━━━ Data for this task ━━━

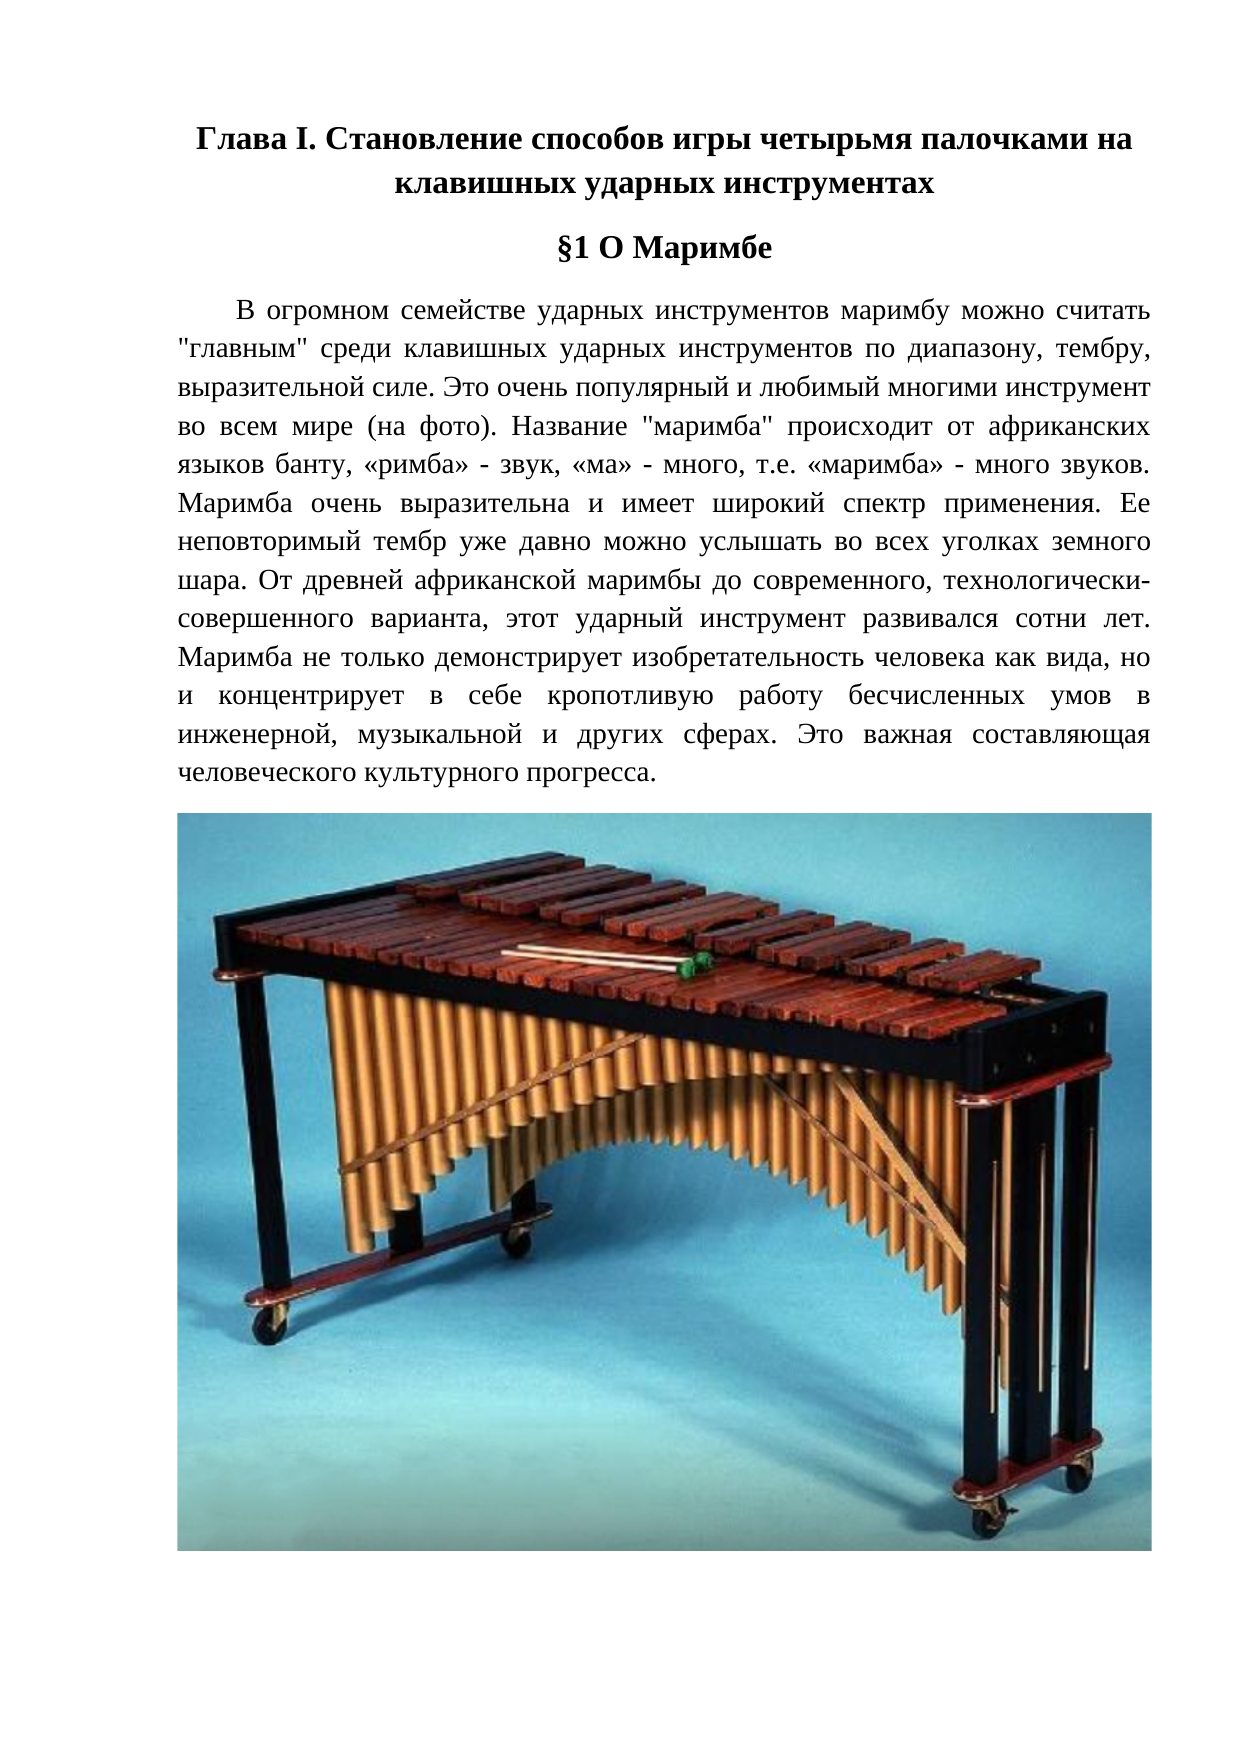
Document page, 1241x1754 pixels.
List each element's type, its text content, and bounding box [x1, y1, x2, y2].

text В огромном семействе ударных инструментов маримбу можно считать "главным" среди клавишных ударных инструментов по диапазону, тембру, выразительной силе. Это очень популярный и любимый многими инструмент во всем мире (на фото). Название "маримба" происходит от африканских языков банту, «римба» - звук, «ма» - много, т.е. «маримба» - много звуков. Маримба очень выразительна и имеет широкий спектр применения. Ее неповторимый тембр уже давно можно услышать во всех уголках земного шара. От древней африканской маримбы до современного, технологически-совершенного варианта, этот ударный инструмент развивался сотни лет. Маримба не только демонстрирует изобретательность человека как вида, но и концентрирует в себе кропотливую работу бесчисленных умов в инженерной, музыкальной и других сферах. Это важная составляющая человеческого культурного прогресса. [177, 292, 1152, 788]
picture [177, 813, 1152, 1551]
text §1 О Маримбе [177, 227, 1152, 265]
text Глава I. Становление способов игры четырьмя палочками на клавишных ударных инструментах [177, 118, 1152, 201]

━━━

• **Exercise prompt**: Once the pictures are removed, write out all of the entries above exactly.

• **Exercise result**:
Document page, 1241x1754 pixels.
List each element's type, its text content, and bounding box [x1, y1, x2, y2].

text В огромном семействе ударных инструментов маримбу можно считать "главным" среди клавишных ударных инструментов по диапазону, тембру, выразительной силе. Это очень популярный и любимый многими инструмент во всем мире (на фото). Название "маримба" происходит от африканских языков банту, «римба» - звук, «ма» - много, т.е. «маримба» - много звуков. Маримба очень выразительна и имеет широкий спектр применения. Ее неповторимый тембр уже давно можно услышать во всех уголках земного шара. От древней африканской маримбы до современного, технологически-совершенного варианта, этот ударный инструмент развивался сотни лет. Маримба не только демонстрирует изобретательность человека как вида, но и концентрирует в себе кропотливую работу бесчисленных умов в инженерной, музыкальной и других сферах. Это важная составляющая человеческого культурного прогресса. [177, 292, 1152, 788]
picture [177, 813, 1152, 1551]
text §1 О Маримбе [177, 227, 1152, 265]
text Глава I. Становление способов игры четырьмя палочками на клавишных ударных инструментах [177, 118, 1152, 201]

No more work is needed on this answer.